What the hell has happened? My iStatPro tells me this about the CPU:

User: 70-80%
System: 20-30%
Nice: 0
Idle 1-2%

There's plenty of inactive and free memory and I've got more than 7 gigs of free space.

Is there anything I can do besides letting Apple fix this?
 
Do a clean install and see where that takes you. If it still acts up, your only choice is to take it to apple.
 
Is that 7GB of free space all in one chunk or is it likely fragmented?

Is this a first-generation Macbook?

Has the Macbook been dropped?

Have you added or re-inserted the RAM?

Are you running Parallels or any other virtualization software?

Has your Macbook been running from a clean factory install or did you migrate a lot of pre-existing data?

If Migrated, how old was the data?

Have you gone into your Login Items and cleaned it out?
 
Macbook CPU causing trouble

The last thing in the world I want to do is an, erase and install. I'll try this and that. Spent lots of time researching solutions. Nohing works.

Eventually I become willing to do the erase and install.

Be very careful to have a complete backup before proceeding. And it is advisable to reinstall, all, of your software.

By the time I become willing to do what I know I should do, I've generally spent several times doing the other things.

"Bravely go forth".
 
The item 'loginwindow' is taking up 99% of the CPU power, Activity Monitor tells me. Quitting it doesn't help much, it just logs me out and I assume the item pops up again. I quit everything else I could and it's running slightly more smoothly, but far from acceptably.

Is that 7GB of free space all in one chunk or is it likely fragmented?

Not sure. How can I check this?
Is this a first-generation Macbook?

It was bought September of last year.

Has the Macbook been dropped?

Yes, but several months ago, and I haven't had any problems with it until now (apart from a defect battery that was easily replaced). Some of my flatmates might have dropped it while I wasn't around, but I doubt it.

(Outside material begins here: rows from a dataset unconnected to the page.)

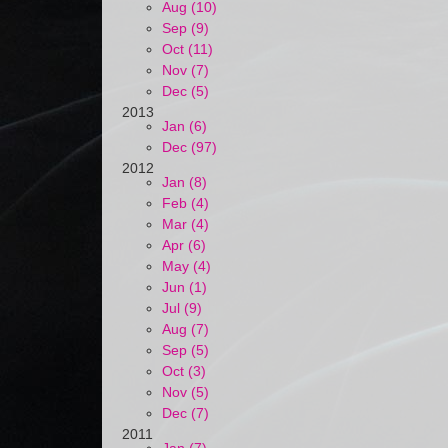
Aug (10)
Sep (9)
Oct (11)
Nov (7)
Dec (5)
2013
Jan (6)
Dec (97)
2012
Jan (8)
Feb (4)
Mar (4)
Apr (6)
May (4)
Jun (1)
Jul (9)
Aug (7)
Sep (5)
Oct (3)
Nov (5)
Dec (7)
2011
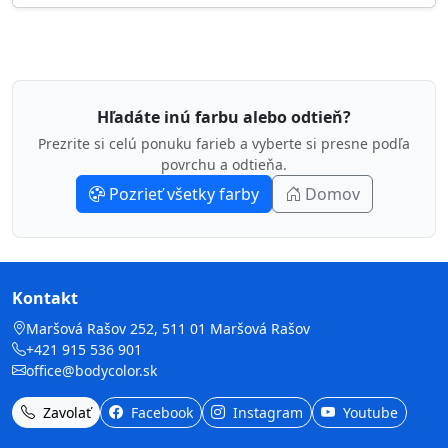
Hľadáte inú farbu alebo odtieň?
Prezrite si celú ponuku farieb a vyberte si presne podľa
povrchu a odtieňa.
Pozrieť všetky farby
Domov
Kontakt
Maršová Rašov 252, 511 01 Maršová Rašov
+421 915 536 901
office@bodycolor.sk
Zavolať
Facebook
Instagram
Youtube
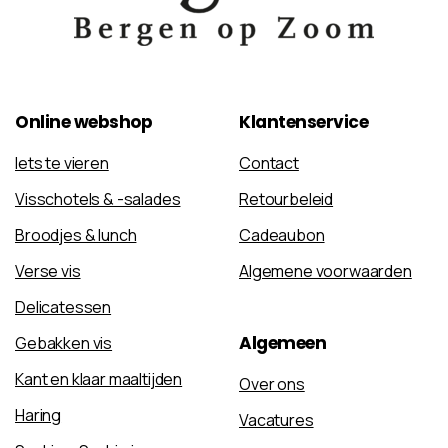
Online
webshop
Klantenservice
Iets te vieren
Contact
Visschotels & -salades
Retourbeleid
Broodjes & lunch
Cadeaubon
Verse vis
Algemene voorwaarden
Delicatessen
Algemeen
Gebakken vis
Kant en klaar maaltijden
Over ons
Haring
Vacatures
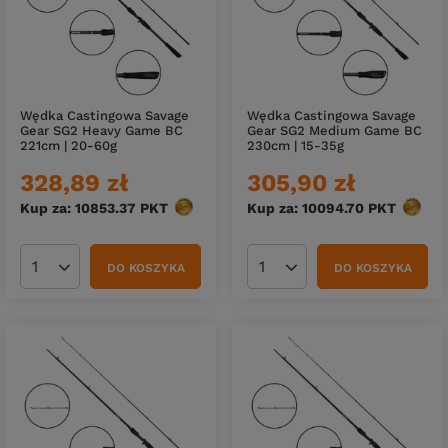
Wędka Castingowa Savage
Wędka Castingowa Savage
Gear SG2 Heavy Game BC
Gear SG2 Medium Game BC
221cm | 20-60g
230cm | 15-35g
328,89 zł
305,90 zł
Kup za: 10853.37
PKT
punktów
Kup za: 10094.70
PKT
punkt
DO KOSZYKA
DO KOSZYKA
Ilość produktów
Ilość produktów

Have you added or re-inserted the RAM?

No, I'll try that.

Are you running Parallels or any other virtualization software?

No.

Has your Macbook been running from a clean factory install or did you migrate a lot of pre-existing data?

Clean factory install.

Have you gone into your Login Items and cleaned it out?

Yes. Didn't help much.
 
After having taken out and re-inserted the memory sticks, the Macbook now won't start at all. There's a blue screen and strange, low, clicking sounds coming from deep within it. And after a few seconds it sort of gives up and what looks like a folder with a question mark on it appears on the screen. I've tried every combo possible with the mem sticks, using both original and third party sticks, in different positions, etc. but it's the same result each time.

So I guess letting Apple fix it is my last option.

Do I have to send it in with my hard drive still in it? If I do, will it almost certainly be formatted?
 
Yes, it could well the the hard drive that's the problem.

They probably will format it. You need a data recovery company to extract your files if you want to save them.